* [WHAT THIS TASK INVOLVES]: Identify and pull out each line of the entries in which "Demonstrator" occurs.

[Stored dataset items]

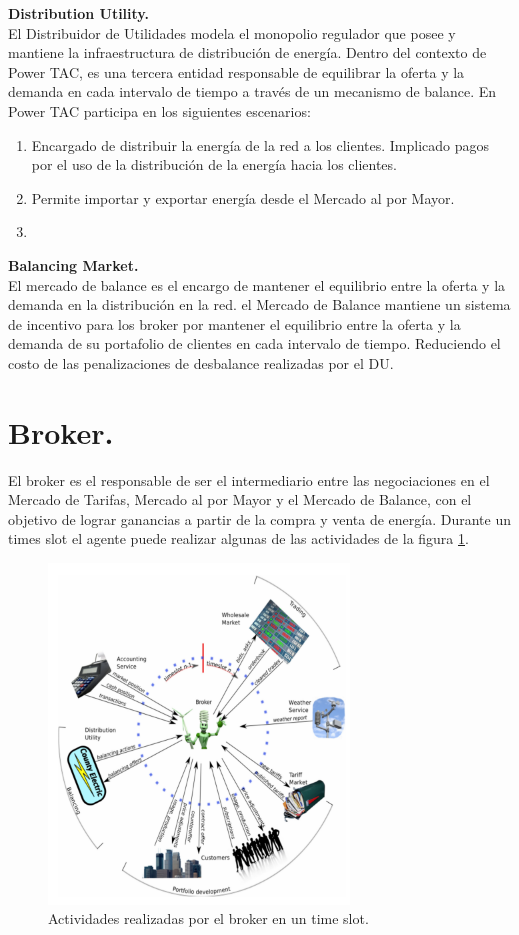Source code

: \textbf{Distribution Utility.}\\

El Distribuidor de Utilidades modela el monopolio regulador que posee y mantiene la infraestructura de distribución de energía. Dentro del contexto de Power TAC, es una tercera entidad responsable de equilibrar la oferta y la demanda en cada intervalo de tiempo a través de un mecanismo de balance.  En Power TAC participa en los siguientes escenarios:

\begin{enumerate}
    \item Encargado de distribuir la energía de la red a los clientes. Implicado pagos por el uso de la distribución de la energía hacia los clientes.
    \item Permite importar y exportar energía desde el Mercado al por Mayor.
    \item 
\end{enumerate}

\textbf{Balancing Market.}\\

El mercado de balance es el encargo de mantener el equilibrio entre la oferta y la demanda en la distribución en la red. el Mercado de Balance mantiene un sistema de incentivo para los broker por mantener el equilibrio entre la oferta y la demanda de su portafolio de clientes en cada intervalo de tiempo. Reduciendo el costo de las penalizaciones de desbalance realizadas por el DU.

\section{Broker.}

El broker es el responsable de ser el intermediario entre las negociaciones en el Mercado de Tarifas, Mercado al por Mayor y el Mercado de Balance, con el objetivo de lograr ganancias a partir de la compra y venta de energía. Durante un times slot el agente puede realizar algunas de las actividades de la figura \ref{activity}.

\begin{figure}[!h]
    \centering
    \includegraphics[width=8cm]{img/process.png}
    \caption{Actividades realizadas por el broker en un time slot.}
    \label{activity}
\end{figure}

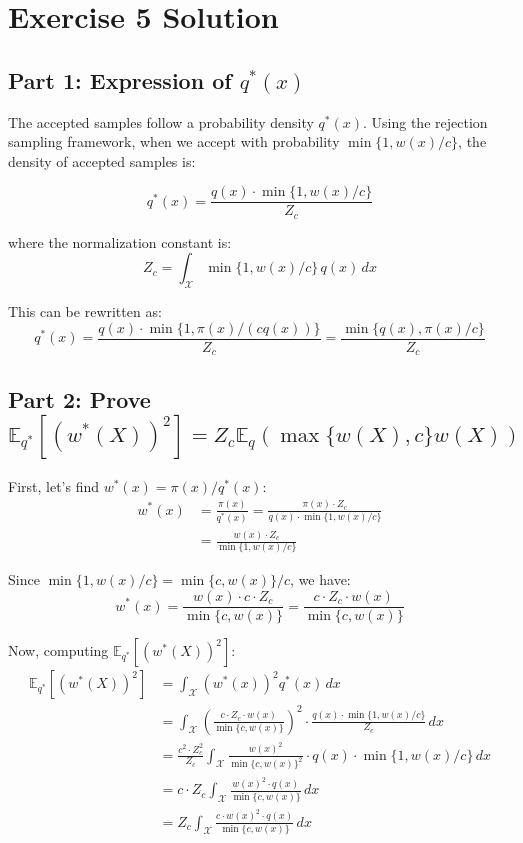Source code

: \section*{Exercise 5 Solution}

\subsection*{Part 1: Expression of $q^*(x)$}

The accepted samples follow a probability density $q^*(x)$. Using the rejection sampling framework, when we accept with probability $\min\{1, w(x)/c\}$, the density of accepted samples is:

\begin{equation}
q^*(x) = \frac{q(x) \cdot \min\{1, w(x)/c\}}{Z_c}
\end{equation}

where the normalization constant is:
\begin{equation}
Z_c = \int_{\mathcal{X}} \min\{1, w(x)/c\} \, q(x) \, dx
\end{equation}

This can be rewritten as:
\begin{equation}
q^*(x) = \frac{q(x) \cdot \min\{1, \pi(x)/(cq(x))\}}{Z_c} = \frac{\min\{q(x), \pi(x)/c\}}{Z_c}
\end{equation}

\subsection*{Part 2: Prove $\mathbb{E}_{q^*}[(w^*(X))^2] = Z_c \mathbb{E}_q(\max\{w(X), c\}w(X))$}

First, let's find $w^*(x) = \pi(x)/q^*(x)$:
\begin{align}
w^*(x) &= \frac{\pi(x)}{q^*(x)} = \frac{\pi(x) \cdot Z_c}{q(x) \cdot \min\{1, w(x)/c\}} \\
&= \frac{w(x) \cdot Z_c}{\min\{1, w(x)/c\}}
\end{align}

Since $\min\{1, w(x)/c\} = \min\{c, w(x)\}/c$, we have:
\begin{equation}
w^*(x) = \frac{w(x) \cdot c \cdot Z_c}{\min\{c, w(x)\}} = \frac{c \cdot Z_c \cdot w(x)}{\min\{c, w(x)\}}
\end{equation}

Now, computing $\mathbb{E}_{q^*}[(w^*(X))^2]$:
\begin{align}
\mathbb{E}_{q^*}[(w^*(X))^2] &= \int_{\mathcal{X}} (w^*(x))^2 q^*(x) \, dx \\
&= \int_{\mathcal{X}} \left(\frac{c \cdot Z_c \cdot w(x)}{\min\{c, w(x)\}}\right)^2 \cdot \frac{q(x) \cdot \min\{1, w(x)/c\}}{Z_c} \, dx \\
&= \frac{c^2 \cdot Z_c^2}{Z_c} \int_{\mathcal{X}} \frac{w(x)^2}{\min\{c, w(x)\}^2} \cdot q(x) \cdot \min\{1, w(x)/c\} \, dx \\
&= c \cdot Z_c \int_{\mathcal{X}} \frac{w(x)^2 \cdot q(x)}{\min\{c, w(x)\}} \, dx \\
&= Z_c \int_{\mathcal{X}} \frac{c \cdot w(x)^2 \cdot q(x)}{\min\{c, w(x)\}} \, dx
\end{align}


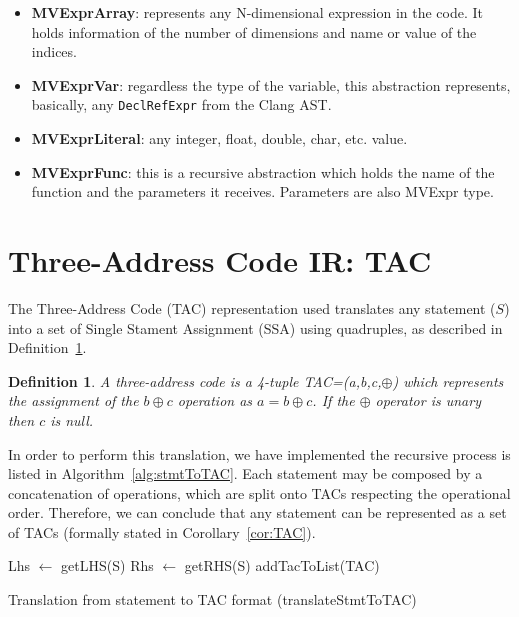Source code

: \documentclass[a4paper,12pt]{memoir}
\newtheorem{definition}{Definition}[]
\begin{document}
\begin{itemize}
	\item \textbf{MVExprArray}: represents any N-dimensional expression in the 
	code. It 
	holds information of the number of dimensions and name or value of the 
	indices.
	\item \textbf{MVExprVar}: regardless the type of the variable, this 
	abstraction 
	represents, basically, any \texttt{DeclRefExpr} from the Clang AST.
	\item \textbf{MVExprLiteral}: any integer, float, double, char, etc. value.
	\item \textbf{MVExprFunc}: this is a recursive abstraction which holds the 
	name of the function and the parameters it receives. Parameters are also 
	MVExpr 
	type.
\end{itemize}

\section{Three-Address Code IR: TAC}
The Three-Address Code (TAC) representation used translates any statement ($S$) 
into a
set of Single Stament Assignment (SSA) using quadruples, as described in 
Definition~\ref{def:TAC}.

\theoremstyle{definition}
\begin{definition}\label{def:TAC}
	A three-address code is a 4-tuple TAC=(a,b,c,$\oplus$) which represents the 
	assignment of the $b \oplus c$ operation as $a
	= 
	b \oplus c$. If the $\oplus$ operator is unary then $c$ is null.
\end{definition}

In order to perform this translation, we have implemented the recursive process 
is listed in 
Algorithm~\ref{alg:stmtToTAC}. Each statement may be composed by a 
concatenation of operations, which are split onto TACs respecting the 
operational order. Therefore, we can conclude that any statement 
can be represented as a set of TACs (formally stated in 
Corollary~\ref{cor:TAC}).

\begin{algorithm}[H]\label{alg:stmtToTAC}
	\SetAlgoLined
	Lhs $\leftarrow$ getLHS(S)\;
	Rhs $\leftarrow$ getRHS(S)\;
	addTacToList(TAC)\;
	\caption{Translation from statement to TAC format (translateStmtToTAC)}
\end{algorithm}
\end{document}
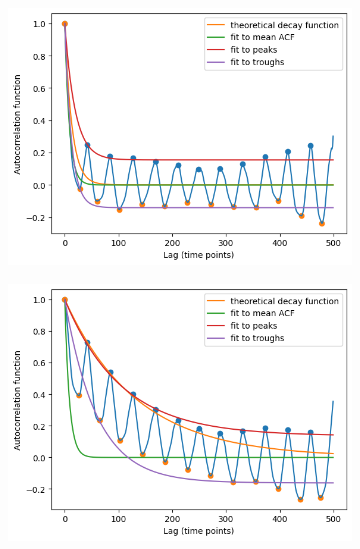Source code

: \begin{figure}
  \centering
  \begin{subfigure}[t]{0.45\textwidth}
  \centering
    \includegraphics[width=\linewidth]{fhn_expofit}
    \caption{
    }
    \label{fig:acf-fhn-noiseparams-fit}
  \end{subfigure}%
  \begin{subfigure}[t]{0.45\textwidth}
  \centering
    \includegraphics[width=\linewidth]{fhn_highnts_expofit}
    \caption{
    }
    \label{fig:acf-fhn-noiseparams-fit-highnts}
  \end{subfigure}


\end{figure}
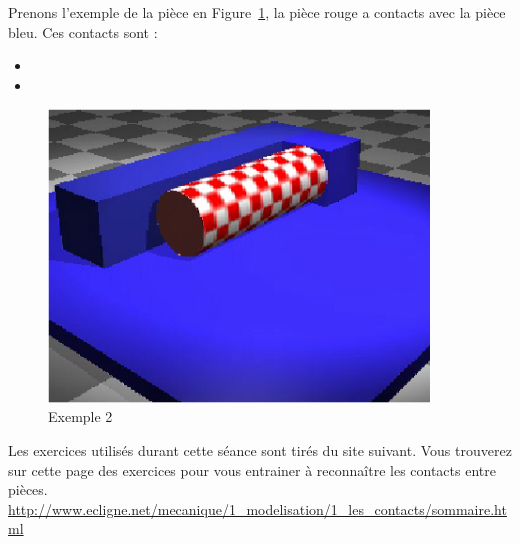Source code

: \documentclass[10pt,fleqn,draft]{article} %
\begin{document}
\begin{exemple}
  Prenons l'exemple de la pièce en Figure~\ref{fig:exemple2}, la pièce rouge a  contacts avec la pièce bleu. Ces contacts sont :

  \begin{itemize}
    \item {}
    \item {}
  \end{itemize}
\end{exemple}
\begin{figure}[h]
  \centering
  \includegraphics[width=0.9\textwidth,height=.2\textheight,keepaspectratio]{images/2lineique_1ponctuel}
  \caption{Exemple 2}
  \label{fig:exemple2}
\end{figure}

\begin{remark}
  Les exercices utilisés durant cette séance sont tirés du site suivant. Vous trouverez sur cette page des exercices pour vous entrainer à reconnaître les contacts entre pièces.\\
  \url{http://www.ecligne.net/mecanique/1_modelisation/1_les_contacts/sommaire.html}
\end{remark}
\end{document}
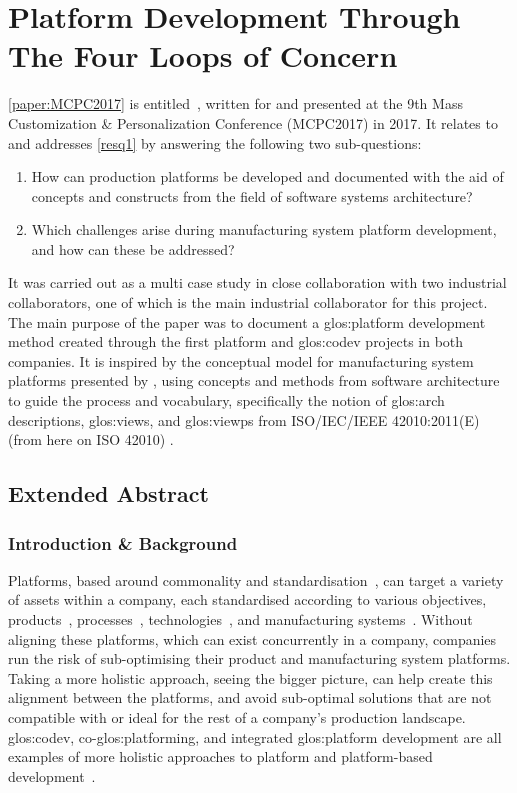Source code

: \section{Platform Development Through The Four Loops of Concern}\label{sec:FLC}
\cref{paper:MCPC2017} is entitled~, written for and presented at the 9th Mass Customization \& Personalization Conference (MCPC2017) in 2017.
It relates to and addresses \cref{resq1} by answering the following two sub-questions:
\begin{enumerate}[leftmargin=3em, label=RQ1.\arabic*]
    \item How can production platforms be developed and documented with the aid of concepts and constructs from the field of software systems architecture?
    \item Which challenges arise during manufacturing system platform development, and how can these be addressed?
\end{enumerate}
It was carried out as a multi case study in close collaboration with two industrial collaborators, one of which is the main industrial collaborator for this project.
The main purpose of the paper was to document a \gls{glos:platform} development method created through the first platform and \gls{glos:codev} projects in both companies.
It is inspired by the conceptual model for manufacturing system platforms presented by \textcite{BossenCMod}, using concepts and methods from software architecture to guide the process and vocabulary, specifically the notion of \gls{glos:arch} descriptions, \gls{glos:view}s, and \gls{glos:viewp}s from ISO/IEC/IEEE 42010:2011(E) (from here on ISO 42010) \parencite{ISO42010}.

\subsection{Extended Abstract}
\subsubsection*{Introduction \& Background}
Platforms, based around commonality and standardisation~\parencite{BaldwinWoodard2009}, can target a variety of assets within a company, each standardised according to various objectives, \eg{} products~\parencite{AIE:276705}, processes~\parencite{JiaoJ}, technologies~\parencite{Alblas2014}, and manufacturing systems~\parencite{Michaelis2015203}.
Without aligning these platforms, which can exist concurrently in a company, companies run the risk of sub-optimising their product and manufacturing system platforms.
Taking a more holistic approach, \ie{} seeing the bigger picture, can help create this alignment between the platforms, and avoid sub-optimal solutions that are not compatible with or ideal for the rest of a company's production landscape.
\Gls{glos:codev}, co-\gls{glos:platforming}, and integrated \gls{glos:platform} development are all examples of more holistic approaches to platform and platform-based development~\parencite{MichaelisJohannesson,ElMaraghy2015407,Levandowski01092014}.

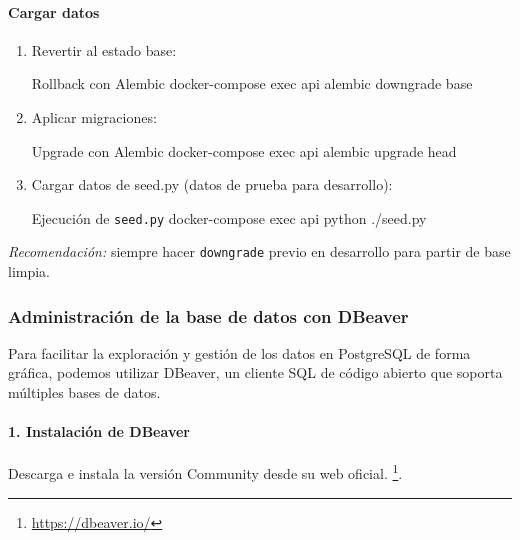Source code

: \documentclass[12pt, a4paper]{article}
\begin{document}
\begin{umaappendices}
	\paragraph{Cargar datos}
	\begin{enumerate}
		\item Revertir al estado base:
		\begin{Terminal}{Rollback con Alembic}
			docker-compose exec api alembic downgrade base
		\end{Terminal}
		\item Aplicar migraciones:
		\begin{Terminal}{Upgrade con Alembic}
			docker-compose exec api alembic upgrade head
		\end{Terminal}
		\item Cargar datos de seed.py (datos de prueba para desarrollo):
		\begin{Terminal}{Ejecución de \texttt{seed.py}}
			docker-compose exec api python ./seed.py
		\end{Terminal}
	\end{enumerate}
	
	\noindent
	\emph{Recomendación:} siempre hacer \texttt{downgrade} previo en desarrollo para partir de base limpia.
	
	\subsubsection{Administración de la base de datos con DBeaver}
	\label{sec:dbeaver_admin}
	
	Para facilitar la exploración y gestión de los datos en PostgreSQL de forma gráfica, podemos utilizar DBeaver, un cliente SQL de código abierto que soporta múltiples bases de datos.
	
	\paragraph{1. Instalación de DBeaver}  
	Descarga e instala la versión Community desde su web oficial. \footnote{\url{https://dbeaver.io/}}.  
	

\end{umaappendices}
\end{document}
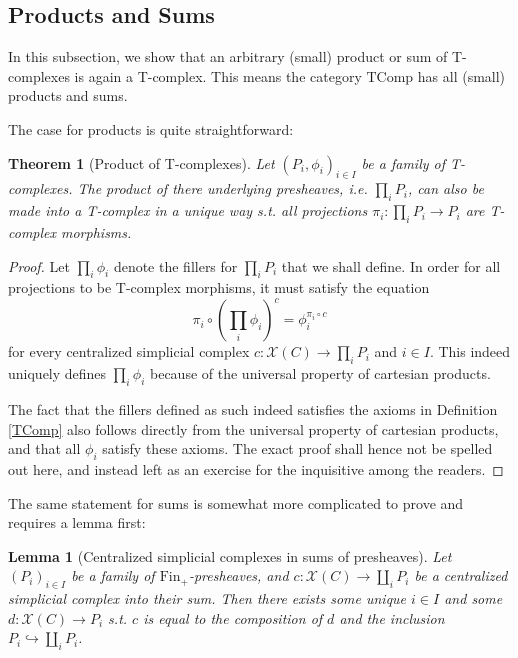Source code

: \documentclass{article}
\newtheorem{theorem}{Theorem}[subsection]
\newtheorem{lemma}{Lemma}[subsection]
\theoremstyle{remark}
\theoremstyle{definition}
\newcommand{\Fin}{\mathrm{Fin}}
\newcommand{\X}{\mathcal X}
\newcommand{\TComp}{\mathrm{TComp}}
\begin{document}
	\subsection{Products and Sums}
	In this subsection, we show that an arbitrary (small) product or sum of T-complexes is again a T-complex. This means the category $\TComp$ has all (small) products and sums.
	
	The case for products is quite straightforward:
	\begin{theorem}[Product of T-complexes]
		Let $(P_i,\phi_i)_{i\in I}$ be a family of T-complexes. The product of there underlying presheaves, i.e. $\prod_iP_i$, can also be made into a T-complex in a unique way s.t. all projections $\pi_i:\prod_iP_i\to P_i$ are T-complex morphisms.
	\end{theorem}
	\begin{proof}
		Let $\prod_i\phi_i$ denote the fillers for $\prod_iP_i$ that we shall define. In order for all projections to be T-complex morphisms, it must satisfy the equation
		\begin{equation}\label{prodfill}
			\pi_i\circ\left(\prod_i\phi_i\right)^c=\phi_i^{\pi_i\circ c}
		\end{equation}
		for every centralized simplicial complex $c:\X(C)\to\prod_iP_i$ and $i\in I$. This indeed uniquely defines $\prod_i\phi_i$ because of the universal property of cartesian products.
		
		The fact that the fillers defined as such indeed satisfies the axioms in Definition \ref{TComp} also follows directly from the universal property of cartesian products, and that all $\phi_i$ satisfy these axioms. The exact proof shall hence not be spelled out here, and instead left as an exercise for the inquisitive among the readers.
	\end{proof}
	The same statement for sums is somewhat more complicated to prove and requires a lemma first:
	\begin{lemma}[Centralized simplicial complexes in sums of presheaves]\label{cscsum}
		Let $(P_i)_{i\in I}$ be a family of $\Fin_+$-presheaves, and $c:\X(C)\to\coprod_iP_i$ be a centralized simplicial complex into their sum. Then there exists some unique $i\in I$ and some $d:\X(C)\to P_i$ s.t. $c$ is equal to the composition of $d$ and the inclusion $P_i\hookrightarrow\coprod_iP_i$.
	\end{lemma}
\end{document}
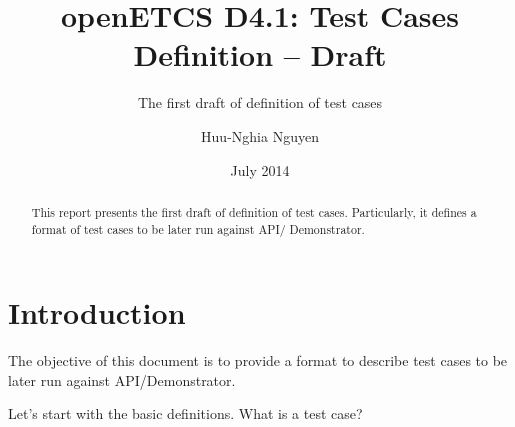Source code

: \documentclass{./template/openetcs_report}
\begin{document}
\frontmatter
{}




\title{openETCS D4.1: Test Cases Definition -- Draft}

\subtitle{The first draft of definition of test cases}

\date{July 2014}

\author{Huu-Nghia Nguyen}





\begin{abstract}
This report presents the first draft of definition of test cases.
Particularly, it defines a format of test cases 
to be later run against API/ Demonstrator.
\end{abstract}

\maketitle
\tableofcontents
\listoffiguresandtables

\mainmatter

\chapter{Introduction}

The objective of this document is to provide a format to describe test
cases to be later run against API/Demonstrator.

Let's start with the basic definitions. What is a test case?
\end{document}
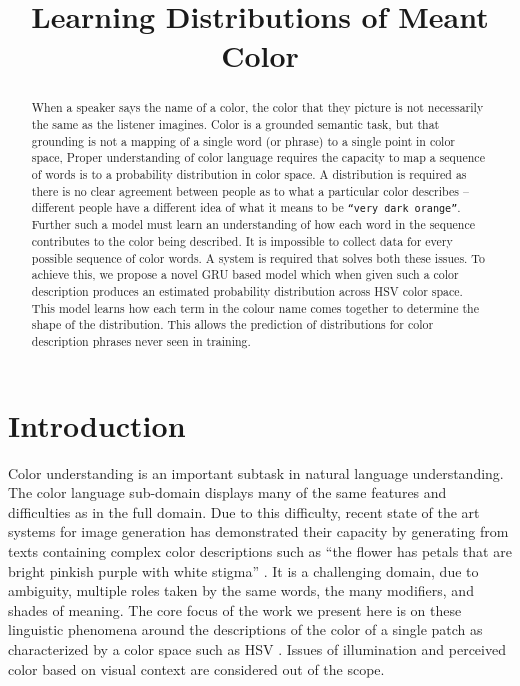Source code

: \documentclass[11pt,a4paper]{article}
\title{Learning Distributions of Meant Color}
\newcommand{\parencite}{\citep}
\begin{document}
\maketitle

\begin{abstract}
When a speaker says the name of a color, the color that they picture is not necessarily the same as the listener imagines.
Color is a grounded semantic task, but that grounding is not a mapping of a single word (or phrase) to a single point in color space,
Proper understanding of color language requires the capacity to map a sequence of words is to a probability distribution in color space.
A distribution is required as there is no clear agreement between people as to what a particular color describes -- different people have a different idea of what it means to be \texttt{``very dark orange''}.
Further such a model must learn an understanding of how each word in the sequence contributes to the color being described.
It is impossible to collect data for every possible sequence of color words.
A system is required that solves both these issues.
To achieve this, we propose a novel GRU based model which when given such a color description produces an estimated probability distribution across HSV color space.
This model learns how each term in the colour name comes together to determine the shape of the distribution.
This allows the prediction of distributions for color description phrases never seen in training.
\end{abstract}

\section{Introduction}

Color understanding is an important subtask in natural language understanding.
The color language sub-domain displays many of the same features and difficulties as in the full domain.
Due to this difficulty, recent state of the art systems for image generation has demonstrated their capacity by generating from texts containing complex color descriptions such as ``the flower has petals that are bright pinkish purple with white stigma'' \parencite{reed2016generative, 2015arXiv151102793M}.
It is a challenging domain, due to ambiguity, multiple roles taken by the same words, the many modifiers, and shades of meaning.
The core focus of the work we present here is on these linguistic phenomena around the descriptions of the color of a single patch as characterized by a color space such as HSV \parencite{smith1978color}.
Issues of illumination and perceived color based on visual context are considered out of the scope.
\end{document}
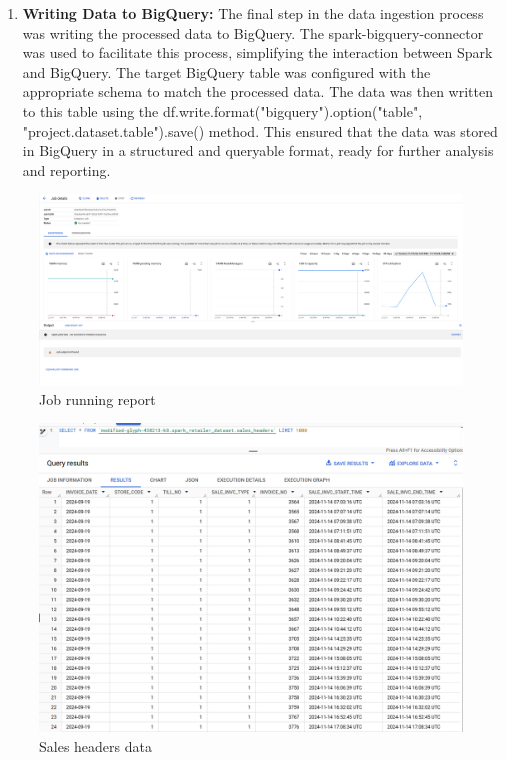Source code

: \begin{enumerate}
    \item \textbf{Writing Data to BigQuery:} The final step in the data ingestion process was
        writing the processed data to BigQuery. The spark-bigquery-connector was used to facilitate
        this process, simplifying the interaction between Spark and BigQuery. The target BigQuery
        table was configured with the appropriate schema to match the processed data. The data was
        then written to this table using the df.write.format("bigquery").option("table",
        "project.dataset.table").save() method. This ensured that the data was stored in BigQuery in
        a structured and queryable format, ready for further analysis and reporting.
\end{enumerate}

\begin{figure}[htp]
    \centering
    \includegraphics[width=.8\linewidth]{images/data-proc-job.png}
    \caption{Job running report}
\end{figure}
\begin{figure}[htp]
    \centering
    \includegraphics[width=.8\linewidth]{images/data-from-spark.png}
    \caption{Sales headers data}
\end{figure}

* [REPLY]:
to be later run against API/ Demonstrator.
cases to be later run against API/Demonstrator.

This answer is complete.